• [Camera geometry data]
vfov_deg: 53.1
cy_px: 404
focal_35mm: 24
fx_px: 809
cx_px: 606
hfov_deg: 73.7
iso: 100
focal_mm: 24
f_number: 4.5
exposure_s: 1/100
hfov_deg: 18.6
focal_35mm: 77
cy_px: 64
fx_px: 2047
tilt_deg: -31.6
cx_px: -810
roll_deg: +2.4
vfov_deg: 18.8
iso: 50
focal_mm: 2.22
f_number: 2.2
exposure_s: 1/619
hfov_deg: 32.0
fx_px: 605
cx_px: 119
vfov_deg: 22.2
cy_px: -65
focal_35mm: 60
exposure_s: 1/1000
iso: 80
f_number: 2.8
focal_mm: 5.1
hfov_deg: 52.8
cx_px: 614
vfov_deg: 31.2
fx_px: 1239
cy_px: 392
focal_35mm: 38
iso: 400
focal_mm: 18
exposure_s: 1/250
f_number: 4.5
--
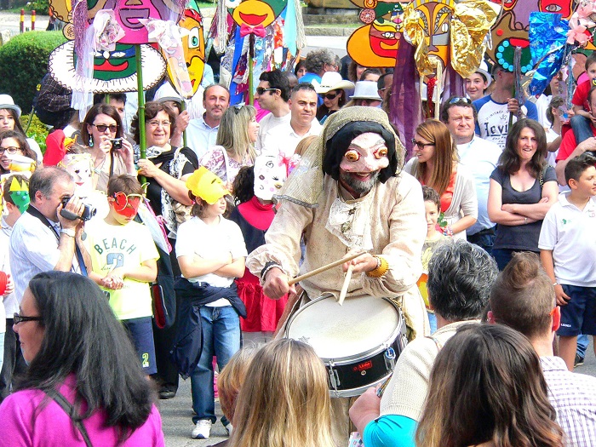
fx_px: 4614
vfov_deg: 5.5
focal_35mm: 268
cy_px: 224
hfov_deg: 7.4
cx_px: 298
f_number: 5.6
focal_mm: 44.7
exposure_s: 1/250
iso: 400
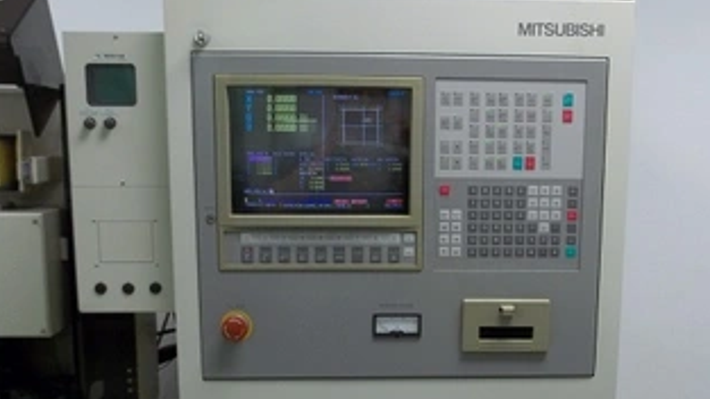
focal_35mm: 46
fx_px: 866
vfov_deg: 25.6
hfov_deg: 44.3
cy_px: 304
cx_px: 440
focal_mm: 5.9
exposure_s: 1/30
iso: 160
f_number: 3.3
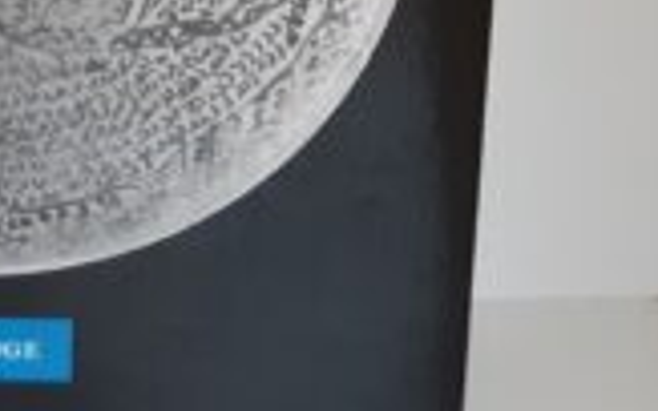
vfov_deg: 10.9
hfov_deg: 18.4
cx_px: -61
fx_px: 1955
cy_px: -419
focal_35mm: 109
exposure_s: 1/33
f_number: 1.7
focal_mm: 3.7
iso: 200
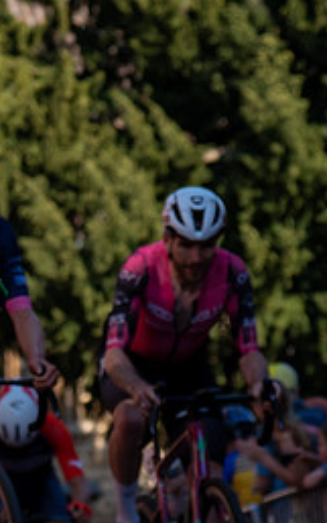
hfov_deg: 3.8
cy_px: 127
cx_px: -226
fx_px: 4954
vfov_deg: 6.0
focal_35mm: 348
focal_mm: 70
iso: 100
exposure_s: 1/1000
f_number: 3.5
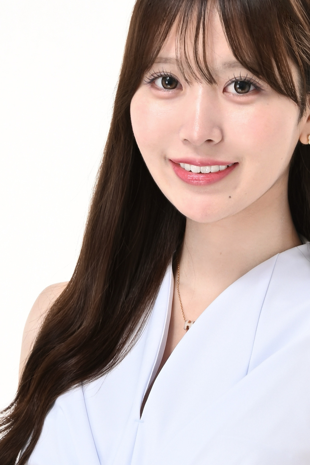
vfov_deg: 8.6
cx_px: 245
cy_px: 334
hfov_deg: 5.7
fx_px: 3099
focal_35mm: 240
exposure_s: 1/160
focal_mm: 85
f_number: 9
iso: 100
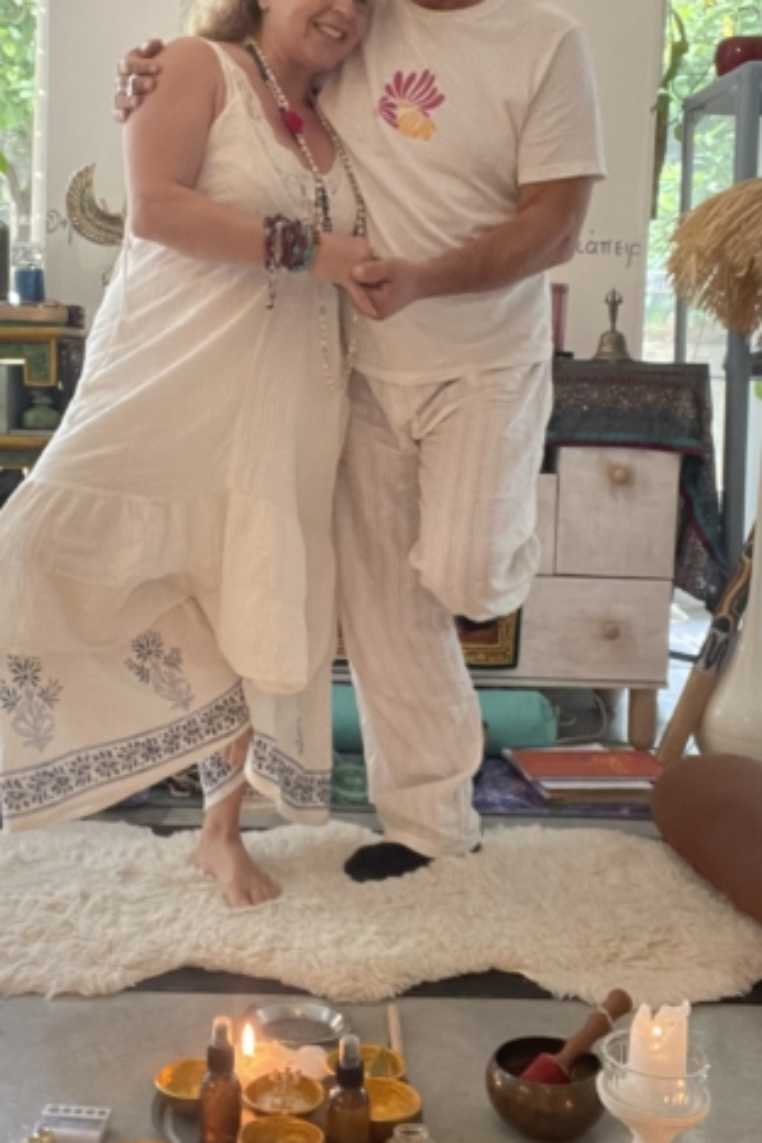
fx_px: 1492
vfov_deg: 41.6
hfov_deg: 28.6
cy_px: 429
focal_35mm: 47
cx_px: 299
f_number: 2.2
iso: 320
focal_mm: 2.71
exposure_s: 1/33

• [TASK GOAL]
Reproduce, character for character, only the lines of the preceding data that start at the line with "vfov_deg: 53.1" and end at the line with "focal_mm: 5.1", both included.

• [FINISHED EXERCISE]
vfov_deg: 53.1
cy_px: 404
focal_35mm: 24
fx_px: 809
cx_px: 606
hfov_deg: 73.7
iso: 100
focal_mm: 24
f_number: 4.5
exposure_s: 1/100
hfov_deg: 18.6
focal_35mm: 77
cy_px: 64
fx_px: 2047
tilt_deg: -31.6
cx_px: -810
roll_deg: +2.4
vfov_deg: 18.8
iso: 50
focal_mm: 2.22
f_number: 2.2
exposure_s: 1/619
hfov_deg: 32.0
fx_px: 605
cx_px: 119
vfov_deg: 22.2
cy_px: -65
focal_35mm: 60
exposure_s: 1/1000
iso: 80
f_number: 2.8
focal_mm: 5.1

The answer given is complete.